Vulnérabilité, féminisme et santé mentale

Avec le début de cette nouvelle année de cours, c’est l’occasion pour moi de faire un petit point pédagogique sur ce que mes dernières expériences d’enseignement m’ont apprises. Le semestre dernier j’ai enseigné le cours de Culture et enjeux du numérique et trois moments m’ont particulièrement marqué.

 

La veille de la rentrée j’étais — comme d’habitude — assez stressé.

Malgré presque une dizaine d’années à enseigner (Berkeley 2014, remember), c’est toujours la même rengaine : la peur de parler en public, de se retrouver face à des inconnus et en bonus entendre la petite litanie du syndrome de l’imposteur, tout ça crée une sensation assez désagréable.

Grâce à mon petit lutin Marianne (prof de méditation de son état et bien au fait du sujet), j’ai essayé une nouvelle stratégie pour alléger le moment : parler de mes états d’âme aux étudiants.

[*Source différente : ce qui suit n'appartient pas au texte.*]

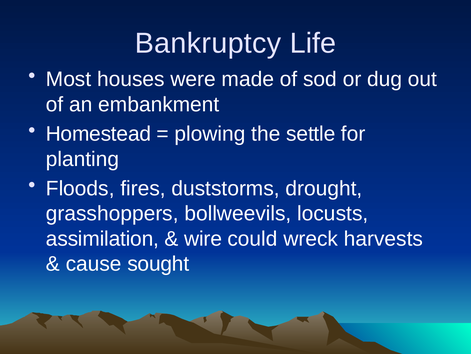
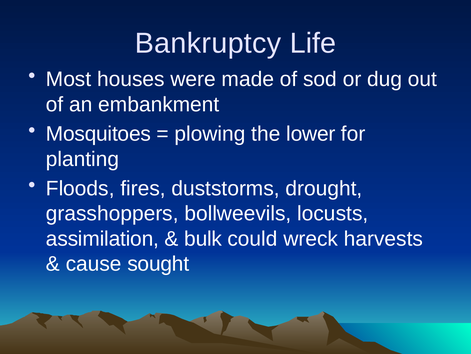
Homestead: Homestead -> Mosquitoes
settle: settle -> lower
wire: wire -> bulk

Lors du premier cours et quasiment lors des premières phrases. Partager mon humanité. Leur dire que j’avais beau être le centre de l’attention, je n’en étais pas moins traversé par les mêmes émotions qu’ils peuvent eux-mêmes ressentir.

Ça a créé un lien très fort entre nous, et j’ai pu lire sur leurs visages une certaine surprise : ils n’ont pas l’habitude d’avoir face à eux des profs qui sortent de leur posture d’autorité.

À la fin du cours, certains m’ont remercié pour la bienveillance et l’espace d’échange, et c’était le plus beau compliment qu’on pouvait me faire.

 

Cela fait cinq ans que j’enseigne à Sciences Po et dans ce (court) laps de temps j’ai pu constater l’évolution des centres d’intérêt et de l’attrait pour certaines thématiques des étudiants. En particulier, le sujet du féminisme s’est largement démocratisé.

Et son lien avec internet est passionnant, ce qui a donné lieu à de nombreux débats dans la classe.

J’ai proposé à mes étudiants de réfléchir aux questions suivantes : en quoi internet est-il un endroit du patriarcat ? Est-ce qu’internet aurait été un espace différent s’il avait été conçu par des femmes ? Est-ce qu’on peut dire que les valeurs du patriarcat ont infusé le modèle économique du web ?

Évidemment toutes ces questions sont largement étudiées en SHS, mais il était intéressant de noter à quel point elles fascinent les étudiants (et permettent d’entrer dans la problématisation de ce qu’est “une culture numérique”).

 

Pour faire évoluer mon syllabus en fonction de l’Histoire récente (la pandémie de Covid) et de mes objets de recherche (les applications de méditation), j’ai consacré une séance cette année aux liens entre santé mentale et numérique.

D’un côté, il est fascinant de voir à quel point les étudiants sont extrêmement conscients de leurs addictions (TikTok, I see you) et aussi… très démunis.

Chez eux la peur du du FOMO est omniprésente, ils sont abreuvés de mail (un conditionnement qui commence manifestement très tôt visiblement), et le fléau des groupes WhatsApp atteint visiblement un paroxysme quand on est étudiant (ils ont une trentaine de groupes dédiés rien qu’à leur scolarité). Résultat, ils utilisent en moyenne leur smartphone 4h36 par jour. J’en profite pour vous inviter à aller checker votre score (je me traîne péniblement à 2h12).

D’un autre côté, j’étais curieux d’entendre qu’ils cultivent une certaine affection pour les outils qu’ils utilisent, et parlent facilement de leur joie d’écouter de la musique en marchant, de tracker leur progrès sportifs, d’utiliser des logiciels de travail collaboratifs.

Ils sont encore jeunes, ont envie de mieux faire et je conçois mon travail d’enseignant comme permettant un aiguillage plus juste dans la recherche d’un équilibre qui leur convient.